(Beginning of Recorded data)

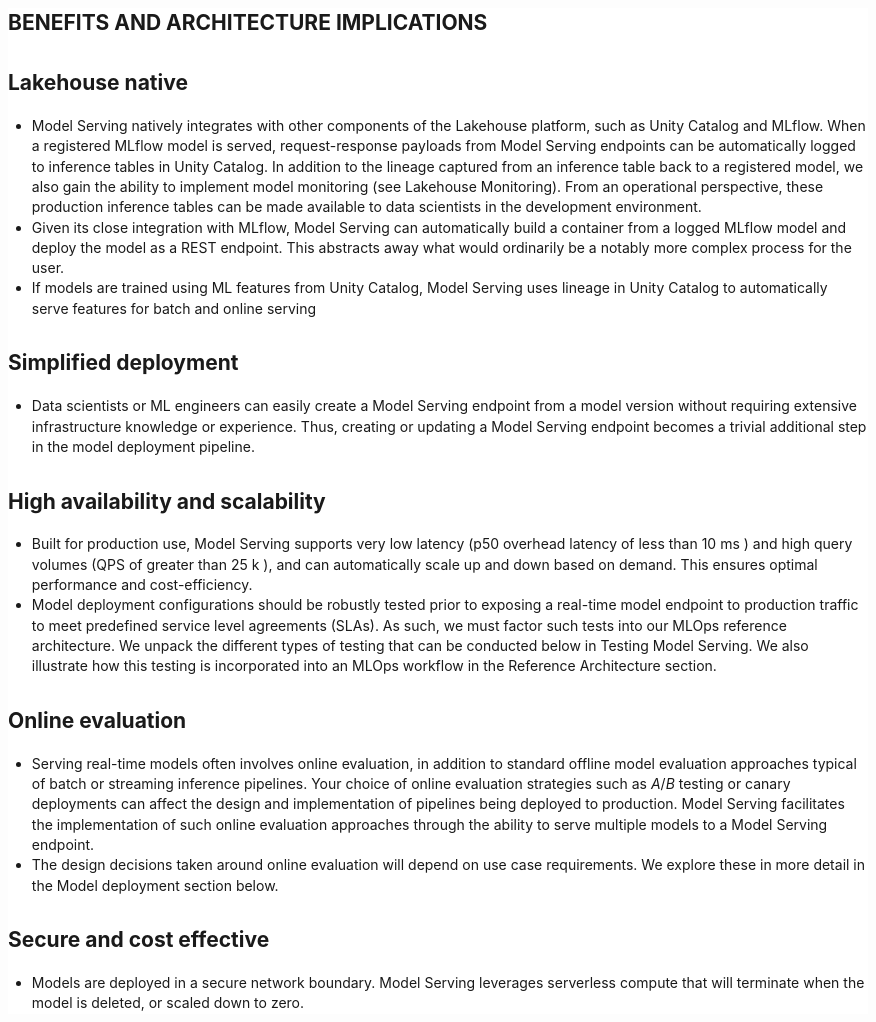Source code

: ## BENEFITS AND ARCHITECTURE IMPLICATIONS

## Lakehouse native

- Model Serving natively integrates with other components of the Lakehouse platform, such as Unity Catalog and MLflow. When a registered MLflow model is served, request-response payloads from Model Serving endpoints can be automatically logged to inference tables in Unity Catalog. In addition to the lineage captured from an inference table back to a registered model, we also gain the ability to implement model monitoring (see Lakehouse Monitoring). From an operational perspective, these production inference tables can be made available to data scientists in the development environment.
- Given its close integration with MLflow, Model Serving can automatically build a container from a logged MLflow model and deploy the model as a REST endpoint. This abstracts away what would ordinarily be a notably more complex process for the user.
- If models are trained using ML features from Unity Catalog, Model Serving uses lineage in Unity Catalog to automatically serve features for batch and online serving


## Simplified deployment

- Data scientists or ML engineers can easily create a Model Serving endpoint from a model version without requiring extensive infrastructure knowledge or experience. Thus, creating or updating a Model Serving endpoint becomes a trivial additional step in the model deployment pipeline.


## High availability and scalability

- Built for production use, Model Serving supports very low latency (p50 overhead latency of less than 10 ms ) and high query volumes (QPS of greater than 25 k ), and can automatically scale up and down based on demand. This ensures optimal performance and cost-efficiency.
- Model deployment configurations should be robustly tested prior to exposing a real-time model endpoint to production traffic to meet predefined service level agreements (SLAs). As such, we must factor such tests into our MLOps reference architecture. We unpack the different types of testing that can be conducted below in Testing Model Serving. We also illustrate how this testing is incorporated into an MLOps workflow in the Reference Architecture section.


## Online evaluation

- Serving real-time models often involves online evaluation, in addition to standard offline model evaluation approaches typical of batch or streaming inference pipelines. Your choice of online evaluation strategies such as $A / B$ testing or canary deployments can affect the design and implementation of pipelines being deployed to production. Model Serving facilitates the implementation of such online evaluation approaches through the ability to serve multiple models to a Model Serving endpoint.
- The design decisions taken around online evaluation will depend on use case requirements. We explore these in more detail in the Model deployment section below.


## Secure and cost effective

- Models are deployed in a secure network boundary. Model Serving leverages serverless compute that will terminate when the model is deleted, or scaled down to zero.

(End of Recorded data)

Brief:
All lines of the entries above where "these" turns up should be reported.

Final answer:
- Model Serving natively integrates with other components of the Lakehouse platform, such as Unity Catalog and MLflow. When a registered MLflow model is served, request-response payloads from Model Serving endpoints can be automatically logged to inference tables in Unity Catalog. In addition to the lineage captured from an inference table back to a registered model, we also gain the ability to implement model monitoring (see Lakehouse Monitoring). From an operational perspective, these production inference tables can be made available to data scientists in the development environment.
- The design decisions taken around online evaluation will depend on use case requirements. We explore these in more detail in the Model deployment section below.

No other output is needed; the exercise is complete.